WHAT THE EXERCISE ASKS: Report each line of the data that includes the word "round".

ENTRIES SUPPLIED:
▼

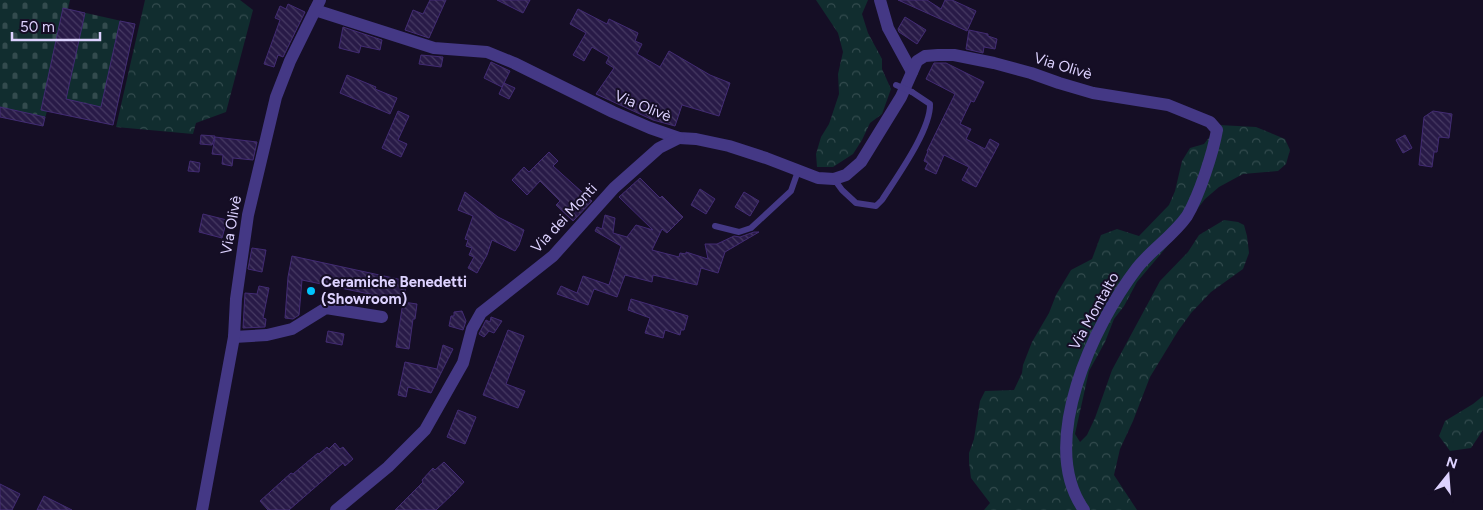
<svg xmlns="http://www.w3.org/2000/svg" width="1483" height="510" viewBox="0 0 1483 510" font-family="Figtree,sans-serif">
<defs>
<pattern id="forest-crowns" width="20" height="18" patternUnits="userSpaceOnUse" patternTransform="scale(1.25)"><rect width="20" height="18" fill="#112d2f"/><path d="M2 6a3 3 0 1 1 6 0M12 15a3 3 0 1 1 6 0" fill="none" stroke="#334b4e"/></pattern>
<pattern id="cemetery-stones" width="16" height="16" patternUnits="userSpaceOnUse" patternTransform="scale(1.25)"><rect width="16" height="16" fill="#112d2f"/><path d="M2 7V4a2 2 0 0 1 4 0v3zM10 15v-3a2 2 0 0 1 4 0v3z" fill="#334b4e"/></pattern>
<pattern id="building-back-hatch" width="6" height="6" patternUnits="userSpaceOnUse" patternTransform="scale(1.25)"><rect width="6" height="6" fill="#281a47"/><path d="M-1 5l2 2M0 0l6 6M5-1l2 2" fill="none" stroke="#473a63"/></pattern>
</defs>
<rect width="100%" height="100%" fill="#150e25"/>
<g fill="url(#forest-crowns)">
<polygon points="145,0 240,0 253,10 226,112 196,123 193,134 116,127"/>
<polygon points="816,0 868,0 862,14 868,33 882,59 882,69 891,89 882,114 870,123 862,140 853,154 833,167 817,167 816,154 821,137 829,124 839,94 838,74 843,52 838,33"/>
<polygon points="1219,125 1256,127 1285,139 1290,150 1286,164 1278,171 1243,174 1219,187 1205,199 1181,230 1137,282 1124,306 1114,319 1105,342 1089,371 1075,434 1080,442 1087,435 1095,418 1112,370 1160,281 1188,252 1199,235 1224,220 1238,222 1244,225 1247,236 1249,253 1243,269 1211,292 1191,313 1178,331 1150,377 1133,421 1120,449 1114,475 1137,510 984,510 990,503 971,478 969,462 969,453 974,439 980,401 985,391 1014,390 1022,373 1023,365 1032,342 1049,313 1056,295 1071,270 1092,259 1101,235 1117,229 1139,236 1169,205 1175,191 1182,161 1190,148 1204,144"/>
<polygon points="1483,396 1483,430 1471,448 1450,451 1439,436 1445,421 1473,404"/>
</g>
<polygon fill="url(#cemetery-stones)" points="0,0 70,0 68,9 135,24 113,125 47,111 43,126 0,117"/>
<g fill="url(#building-back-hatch)" stroke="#422b73">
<polygon points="430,0 446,0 429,38 405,30 413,10 423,14"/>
<polygon points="497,0 530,0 523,13"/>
<polygon points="898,0 927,0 941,9 945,0 952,0 976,11 967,31"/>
<polygon points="288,4 305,12 283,57 278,55 274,67 264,64 280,20 275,18 280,6 286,9"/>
<polygon points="63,8 85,13 66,99 101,107 120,21 135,24 113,125 41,110"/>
<polygon points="578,9 607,24 609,19 638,33 635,41 642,44 637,54 660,67 669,51 710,75 730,83 719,116 682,105 675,126 653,120 596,94 614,68 606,63 609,57 592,47 584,61 573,55 586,33 570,24"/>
<polygon points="905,17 926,30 917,44 899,32 898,29"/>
<polygon points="343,27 382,40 380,50 361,46 359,53 339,48"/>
<polygon points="969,30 988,34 988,36 997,39 995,49 984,47 983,53 966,49"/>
<polygon points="421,55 443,57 441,67 419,64"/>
<polygon points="491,62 510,71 502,87 484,78"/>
<polygon points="934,63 946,63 984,82 974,102 971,101 960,124 971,129 966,139 985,149 990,139 999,144 976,187 962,180 969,167 944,155 936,174 925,169 928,163 924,161 928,151 927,151 955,94 926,79"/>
<polygon points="347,75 376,87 375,89 397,98 390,114 340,93"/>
<polygon points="504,83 515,88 509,99 499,94"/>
<polygon points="0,107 45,117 43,126 0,117"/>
<polygon points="398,111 409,116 398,140 407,144 401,157 382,148"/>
<polygon points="1433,111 1452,114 1449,138 1439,137 1437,152 1434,152 1432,167 1419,165 1424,117"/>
<polygon points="201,135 215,136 212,145 200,144"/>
<polygon points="1405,135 1412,148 1403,153 1396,140"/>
<polygon points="215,137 257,142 253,160 233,158 232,166 222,164 223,155 212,154"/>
<polygon points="549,152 558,161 553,166 592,201 573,221 556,205 560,201 540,181 527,195 512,180 524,167 529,172"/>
<polygon points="190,161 200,163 199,172 188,171"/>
<polygon points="640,178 660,198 662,196 683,217 667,233 662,229 652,250 679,257 680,253 686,254 686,252 708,259 705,244 717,244 734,236 740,237 754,232 759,232 725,252 718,273 701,268 697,285 653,275 652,282 625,275 617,297 594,289 588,305 557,294 561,286 577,293 583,276 609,285 621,246 595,231 597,227 602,229 605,215 615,218 613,233 627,237 636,225 653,230 619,197"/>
<polygon points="700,189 715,199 706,214 691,205"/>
<polygon points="465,192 498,217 524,230 519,245 515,251 492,240 487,255 477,273 468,268 474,257 469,255 472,248 466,246 468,240 465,239 473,216 458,210"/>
<polygon points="744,192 759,201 750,216 735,207"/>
<polygon points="203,214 227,220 222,238 199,232"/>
<polygon points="252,248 266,250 262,272 248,269"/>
<polygon points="292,256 407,281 403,301 302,280 299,315 293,319 285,318 288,277"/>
<polygon points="259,286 269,288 263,318 266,319 265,327 243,328 245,293 257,294"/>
<polygon points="631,299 688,316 684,330 681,330 680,335 665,330 663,338 645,333 650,318 628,310"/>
<polygon points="403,302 417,304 415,319 413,319 409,349 396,347"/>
<polygon points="462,311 466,321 463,330 449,326 451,316 454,316 454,312"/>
<polygon points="491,317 502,321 494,333 489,331 484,337 479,334 486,320 490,322"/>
<polygon points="508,330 524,336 506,384 525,391 518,408 483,395"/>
<polygon points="328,331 344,334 342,345 326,342"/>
<polygon points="443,345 453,349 431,393 408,387 406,397 398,395 405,362 437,369"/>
<polygon points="458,410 476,417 465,444 447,437"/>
<polygon points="335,443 340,449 343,447 353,459 345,466 343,463 289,510 268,510 260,501 291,473 293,474 318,453 319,454 327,447 329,449"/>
<polygon points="444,462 464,482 455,492 436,510 395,510 423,482 422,480 433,468 435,470"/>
<polygon points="0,484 20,494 12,510 0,510"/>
<polygon points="44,496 72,510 37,510"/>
</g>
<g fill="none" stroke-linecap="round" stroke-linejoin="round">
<g stroke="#443885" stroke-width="6">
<path d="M834,179L842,190L856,203L876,206L882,200C896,178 931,130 930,104L912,92"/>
<polyline points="715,226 739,232 751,228 791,191 798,171"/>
</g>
<g stroke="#443885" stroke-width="12">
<polyline points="880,0 888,28 912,72"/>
<path d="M315,10L434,48L487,52L514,63L613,112L650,128L679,138L696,139L729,146L766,158L818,178L834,179L846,175L861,162L901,97L917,61L925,56L938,55H954L994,63L1031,73L1059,83L1093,93L1168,105L1210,122L1217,130C1213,153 1199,196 1187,216C1173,236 1152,249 1137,268C1094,324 1037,443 1084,510"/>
<polyline points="234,337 267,335 292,329 326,308 382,317"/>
<polyline points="336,510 388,467 425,430 463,363 472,329 481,313 553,256 614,188 659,148 679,138"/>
</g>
<polyline stroke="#443885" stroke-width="12" points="202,510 234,337 236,299 248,215 276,97 290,61 320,0"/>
<polyline stroke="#443885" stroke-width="6" points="896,85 912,92"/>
</g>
<circle fill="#00c5fd" stroke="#150e25" stroke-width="2" cx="311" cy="291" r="5"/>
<g text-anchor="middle" stroke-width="4" stroke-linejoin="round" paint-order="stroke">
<g font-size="15" fill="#ddd2ff" stroke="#150e25">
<text transform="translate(1063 66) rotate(17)" y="5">Via Olivè</text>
<text transform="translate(643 106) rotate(22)" y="5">Via Olivè</text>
<text transform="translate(564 218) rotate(-47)" y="5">Via dei Monti</text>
<text transform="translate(231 225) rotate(-80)" y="5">Via Olivè</text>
<text transform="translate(1094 311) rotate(-61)" y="5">Via Montalto</text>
</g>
<g font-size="15" font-weight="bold" fill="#ddd2ff" stroke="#150e25" text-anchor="start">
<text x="321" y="287">Ceramiche Benedetti<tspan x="321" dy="17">(Showroom)</tspan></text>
</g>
</g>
<g transform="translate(1448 475) rotate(17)" stroke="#150e25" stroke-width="4" paint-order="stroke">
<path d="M0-4L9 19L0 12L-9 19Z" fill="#ddd2ff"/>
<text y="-8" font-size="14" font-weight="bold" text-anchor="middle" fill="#ddd2ff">N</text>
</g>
<path d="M12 32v8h88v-8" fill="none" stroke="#ddd2ff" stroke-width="2.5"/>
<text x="20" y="32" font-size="15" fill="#ddd2ff" stroke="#150e25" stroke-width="4" paint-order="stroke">50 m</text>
</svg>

▲

WRITTEN ANSWER:
<g fill="none" stroke-linecap="round" stroke-linejoin="round">
<g text-anchor="middle" stroke-width="4" stroke-linejoin="round" paint-order="stroke">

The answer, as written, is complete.